Excerpted records Block Start
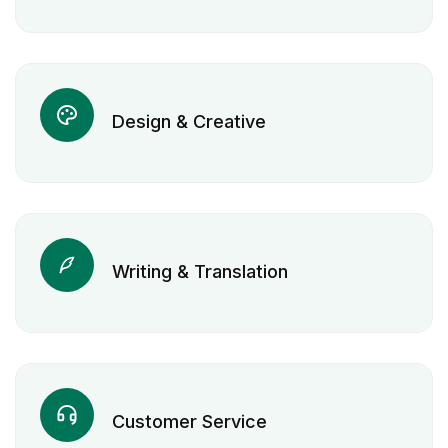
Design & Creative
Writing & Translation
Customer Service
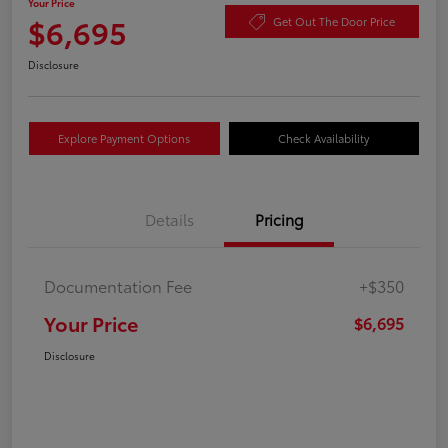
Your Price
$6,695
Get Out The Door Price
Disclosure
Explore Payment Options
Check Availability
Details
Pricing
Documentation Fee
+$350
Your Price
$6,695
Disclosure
Excerpted records Block End
Excerpted records Block Start
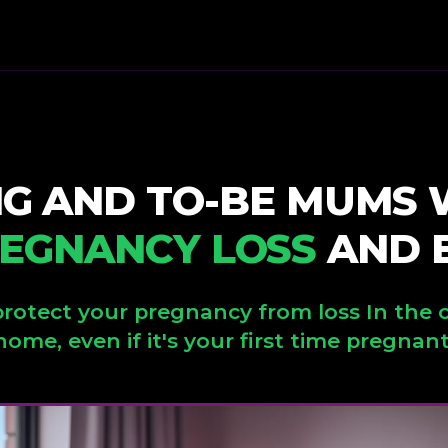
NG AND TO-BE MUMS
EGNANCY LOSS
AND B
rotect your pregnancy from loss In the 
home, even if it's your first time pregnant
Excerpted records Block End
◆ Activity ◆
Within the material above, extract exactly the lines that start at the line containing "NG AND TO-BE MUMS" and stop after the line containing "home, even if it's your first time pregnant", and only those.

◆ Answer space ◆
NG AND TO-BE MUMS
EGNANCY LOSS
AND B
rotect your pregnancy from loss In the 
home, even if it's your first time pregnant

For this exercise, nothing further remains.